Banco Central sobe juros. Saiba como ficam seus empréstimos e cartões de crédito

O Copom elevou a taxa básica do Brasil (Selic) para 12,75% ao ano. E esta medida para tentar impedir o desenvolvimento da inflação. Em pouco mais de um ano, e tendo em conta o período de janeiro de 2021 a março deste ano, o banco central elevou a taxa de juro de 2% ao ano para 11,75%, o que significa um aumento de 9,75 pontos percentuais até ao final do ano . À medida que o mês aumenta, a taxa média de juros sentida pelos consumidores deve apresentar variação de 1,69%, segundo cálculos da Associação Nacional dos Executivos – Anefac. A Selic difere da taxa praticada pelo mercado, mas a elevação da taxa referencial se reflete nos juros que as empresas de cartão de crédito cobram sobre financiamentos e empréstimos empresariais.

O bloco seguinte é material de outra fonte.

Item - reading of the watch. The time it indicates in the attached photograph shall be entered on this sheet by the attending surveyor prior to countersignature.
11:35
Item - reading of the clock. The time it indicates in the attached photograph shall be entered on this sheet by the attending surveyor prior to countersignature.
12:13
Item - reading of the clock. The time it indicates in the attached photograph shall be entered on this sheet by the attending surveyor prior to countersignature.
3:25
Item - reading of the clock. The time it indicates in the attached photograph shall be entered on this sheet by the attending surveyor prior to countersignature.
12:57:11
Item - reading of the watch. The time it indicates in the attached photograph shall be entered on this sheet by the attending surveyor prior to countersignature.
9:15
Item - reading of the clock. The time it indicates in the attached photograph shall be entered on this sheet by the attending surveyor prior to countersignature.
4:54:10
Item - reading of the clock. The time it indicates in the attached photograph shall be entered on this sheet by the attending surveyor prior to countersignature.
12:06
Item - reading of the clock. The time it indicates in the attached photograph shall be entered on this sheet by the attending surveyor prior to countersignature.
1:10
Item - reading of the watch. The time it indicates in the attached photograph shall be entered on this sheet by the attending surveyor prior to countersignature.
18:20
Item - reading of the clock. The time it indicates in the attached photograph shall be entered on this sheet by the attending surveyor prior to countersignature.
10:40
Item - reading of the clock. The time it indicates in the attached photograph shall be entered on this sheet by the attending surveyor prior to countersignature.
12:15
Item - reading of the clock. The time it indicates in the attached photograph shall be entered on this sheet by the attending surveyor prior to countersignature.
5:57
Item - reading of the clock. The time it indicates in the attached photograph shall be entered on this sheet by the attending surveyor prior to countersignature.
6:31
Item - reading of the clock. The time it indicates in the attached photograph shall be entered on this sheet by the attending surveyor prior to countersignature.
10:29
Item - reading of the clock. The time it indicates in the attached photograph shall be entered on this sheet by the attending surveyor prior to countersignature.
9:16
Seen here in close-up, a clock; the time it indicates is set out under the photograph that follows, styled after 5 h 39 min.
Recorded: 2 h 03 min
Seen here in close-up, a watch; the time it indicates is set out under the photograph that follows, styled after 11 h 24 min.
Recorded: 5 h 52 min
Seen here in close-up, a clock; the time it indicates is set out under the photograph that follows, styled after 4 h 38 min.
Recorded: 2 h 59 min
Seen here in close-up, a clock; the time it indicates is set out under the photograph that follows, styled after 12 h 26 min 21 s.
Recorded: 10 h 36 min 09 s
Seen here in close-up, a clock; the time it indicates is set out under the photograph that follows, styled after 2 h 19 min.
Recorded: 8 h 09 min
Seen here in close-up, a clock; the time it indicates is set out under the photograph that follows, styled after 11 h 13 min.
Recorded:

A uma taxa de juros de 12,75% ao ano, a taxa média de juros para um empréstimo pessoal bancário era de 3,86% ao mês e 57,54% ao ano, e agora a taxa média de juros é de 3,94% (mensal) e 59% (anual), variando 2,07% (mensal) e 2,54% (ano). Do lado do cheque especial, o impacto da nova alta deve elevar as taxas de 7,84% (mensal) e 147,38% (anual) para 7,92% (mensal) e 149,59% (anual), resultando em variação de 1,02% (mensal) e 1,50% (ao ano). No cartão de crédito, os juros médios de 13,58% (mês) e 360,92% (ano) devem subir para 13,66% (mês) e 364,83% (ano) – período de 0,59% e 1,08% respectivamente.

COMO FICAM MEUS INVESTIMENTOS?

Ainda de acordo com as estimativas da Anefac, com taxa básica de 12,75% ao ano, as aplicações de renda fixa, como os fundos de investimento, continuam ganhando força e se beneficiando da poupança na maioria dos casos. As contas de poupança ainda são divertidas. Isso acontece porque os rendimentos da caderneta de poupança são protegidos por lei (TR + 6,17% ao ano) e não estão sujeitos a nenhum imposto, diferentemente dos fundos de renda fixa que estão sujeitos ao imposto de renda sobre seus rendimentos.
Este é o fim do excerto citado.